Data provided:

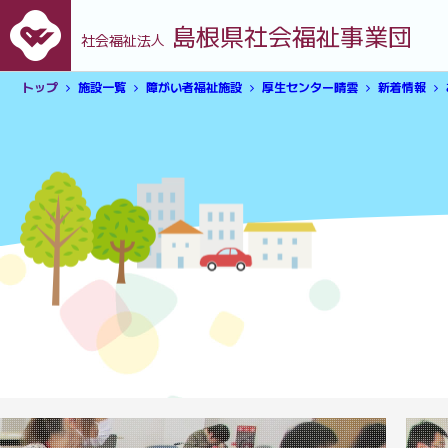
島根県社会福祉事業団
社会福祉法人
トップ
施設一覧
障がい者福祉施設
厚生センター晴雲
新着情報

How to complete this task: Please print the data above in its entirety, exactly, but without any picture.

Task solution:
島根県社会福祉事業団
社会福祉法人
トップ
施設一覧
障がい者福祉施設
厚生センター晴雲
新着情報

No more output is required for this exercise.